• _What to do_:
Every line of the data below that holds the string "Oilers" needs to be reported.

• _Extracted records_:
┏━━

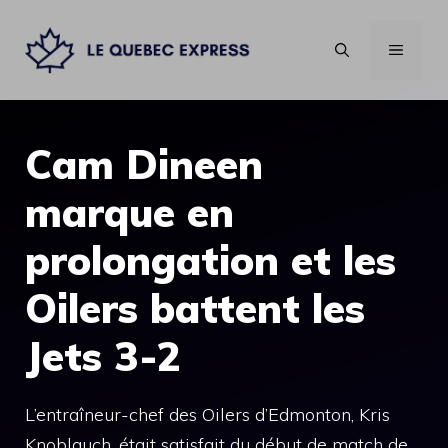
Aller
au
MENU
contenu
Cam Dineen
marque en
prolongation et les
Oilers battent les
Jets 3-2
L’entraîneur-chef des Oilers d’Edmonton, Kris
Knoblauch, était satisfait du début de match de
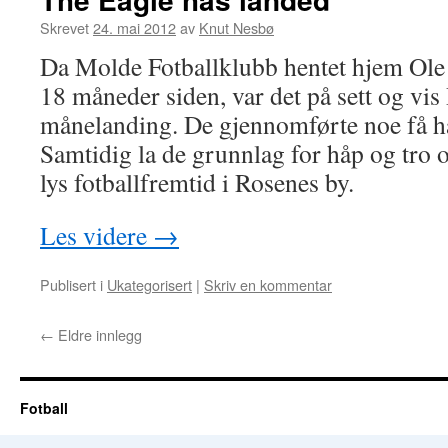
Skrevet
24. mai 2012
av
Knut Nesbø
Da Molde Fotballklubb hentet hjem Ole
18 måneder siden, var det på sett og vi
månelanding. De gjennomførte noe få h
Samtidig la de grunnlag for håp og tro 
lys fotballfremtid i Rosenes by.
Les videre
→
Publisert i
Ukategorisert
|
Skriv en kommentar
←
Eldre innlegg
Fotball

┗━━
┏━━

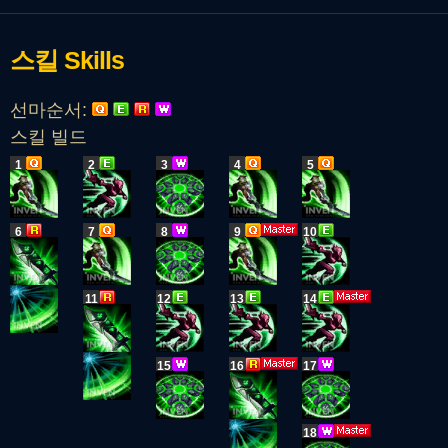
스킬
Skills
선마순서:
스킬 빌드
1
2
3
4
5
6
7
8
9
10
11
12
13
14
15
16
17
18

┗━━

• _Solution_:
Oilers battent les
L’entraîneur-chef des Oilers d’Edmonton, Kris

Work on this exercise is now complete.